Content starts

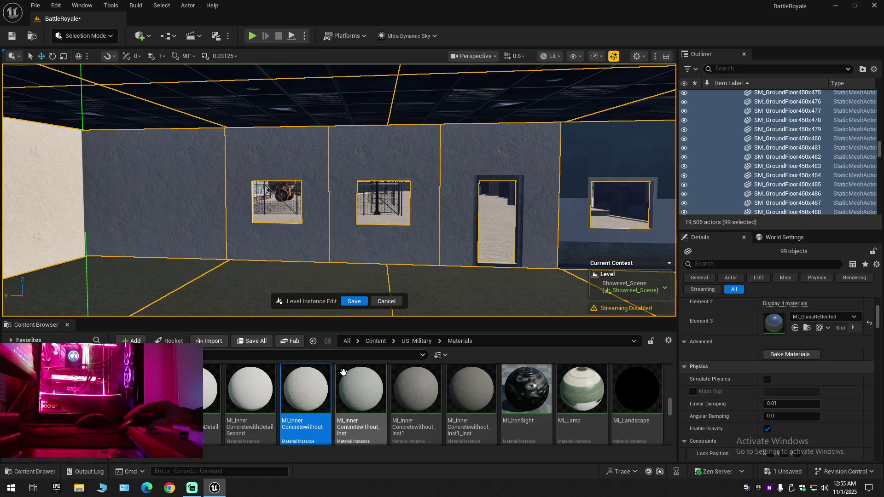
- Apply MI_InnerConcretewithout to each of the six blue interior wall panels
{"action": "mouse_move", "coordinate": [306, 389]}
{"action": "left_mouse_down"}
{"action": "mouse_move", "coordinate": [573, 205]}
{"action": "mouse_move", "coordinate": [598, 164]}
{"action": "mouse_move", "coordinate": [498, 260]}
{"action": "left_mouse_up"}
{"action": "mouse_move", "coordinate": [305, 389]}
{"action": "left_mouse_down"}
{"action": "mouse_move", "coordinate": [156, 152]}
{"action": "mouse_move", "coordinate": [366, 167]}
{"action": "left_mouse_up"}
{"action": "left_click_drag", "start_coordinate": [307, 392], "coordinate": [497, 159]}
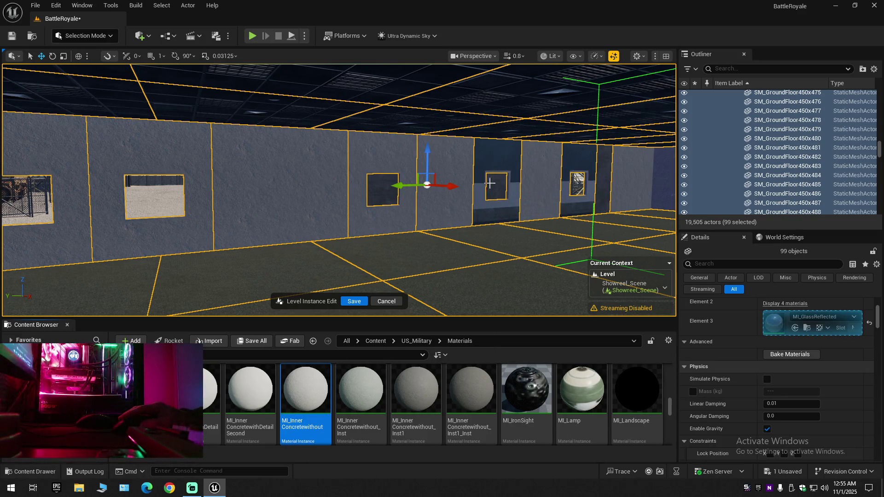
{"action": "left_click_drag", "start_coordinate": [306, 389], "coordinate": [578, 155]}
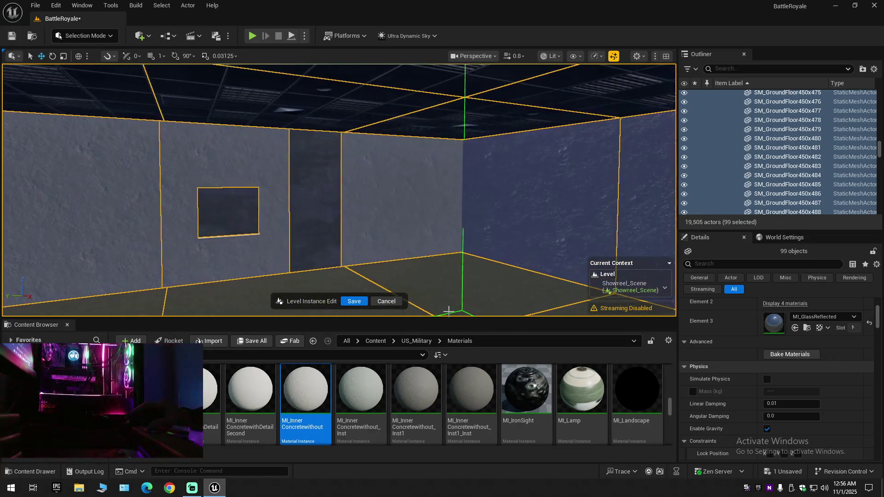
{"action": "mouse_move", "coordinate": [305, 391]}
{"action": "left_mouse_down"}
{"action": "mouse_move", "coordinate": [322, 343]}
{"action": "mouse_move", "coordinate": [312, 219]}
{"action": "left_mouse_up"}
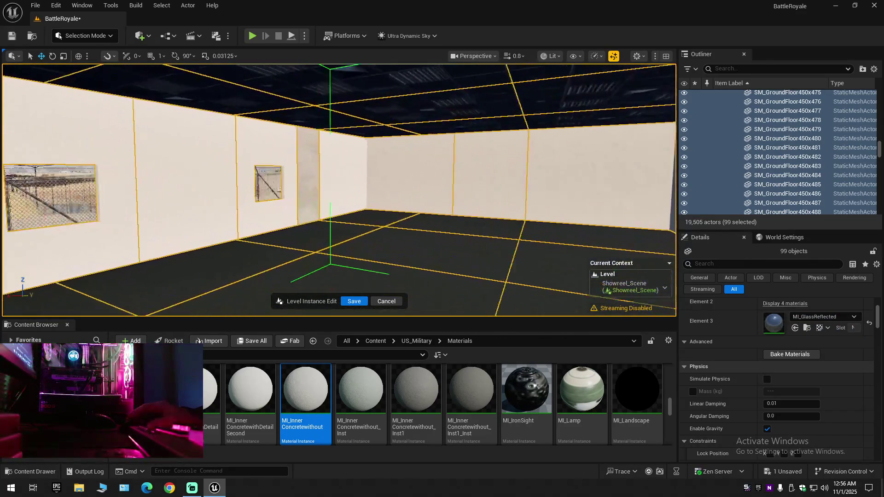
{"action": "left_click_drag", "start_coordinate": [305, 389], "coordinate": [357, 194]}
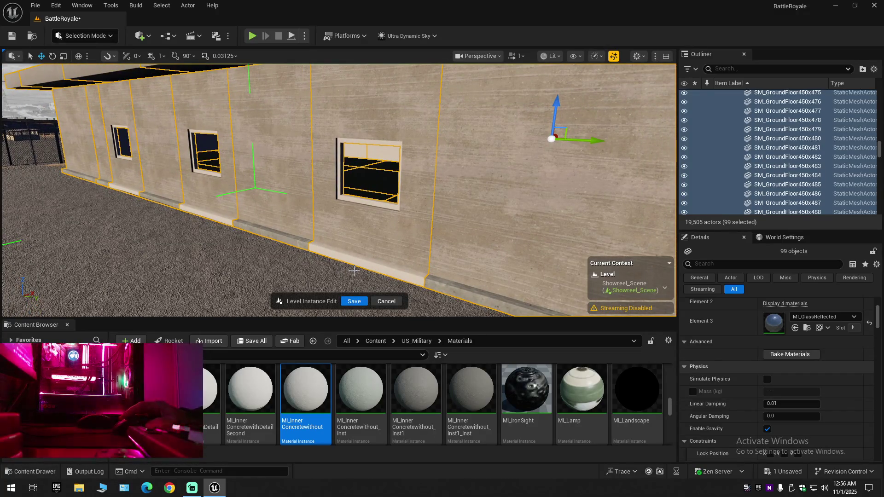
{"action": "mouse_move", "coordinate": [278, 377]}
{"action": "left_mouse_down"}
{"action": "mouse_move", "coordinate": [355, 339]}
{"action": "mouse_move", "coordinate": [378, 233]}
{"action": "left_mouse_up"}
{"action": "key", "text": "ctrl+z"}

Content ends

◆ Your objective: When copying the records above, please match them exactly but leave out all pictures.

◆ Problem solution:
- Apply MI_InnerConcretewithout to each of the six blue interior wall panels
{"action": "mouse_move", "coordinate": [306, 389]}
{"action": "left_mouse_down"}
{"action": "mouse_move", "coordinate": [573, 205]}
{"action": "mouse_move", "coordinate": [598, 164]}
{"action": "mouse_move", "coordinate": [498, 260]}
{"action": "left_mouse_up"}
{"action": "mouse_move", "coordinate": [305, 389]}
{"action": "left_mouse_down"}
{"action": "mouse_move", "coordinate": [156, 152]}
{"action": "mouse_move", "coordinate": [366, 167]}
{"action": "left_mouse_up"}
{"action": "left_click_drag", "start_coordinate": [307, 392], "coordinate": [497, 159]}
{"action": "left_click_drag", "start_coordinate": [306, 389], "coordinate": [578, 155]}
{"action": "mouse_move", "coordinate": [305, 391]}
{"action": "left_mouse_down"}
{"action": "mouse_move", "coordinate": [322, 343]}
{"action": "mouse_move", "coordinate": [312, 219]}
{"action": "left_mouse_up"}
{"action": "left_click_drag", "start_coordinate": [305, 389], "coordinate": [357, 194]}
{"action": "mouse_move", "coordinate": [278, 377]}
{"action": "left_mouse_down"}
{"action": "mouse_move", "coordinate": [355, 339]}
{"action": "mouse_move", "coordinate": [378, 233]}
{"action": "left_mouse_up"}
{"action": "key", "text": "ctrl+z"}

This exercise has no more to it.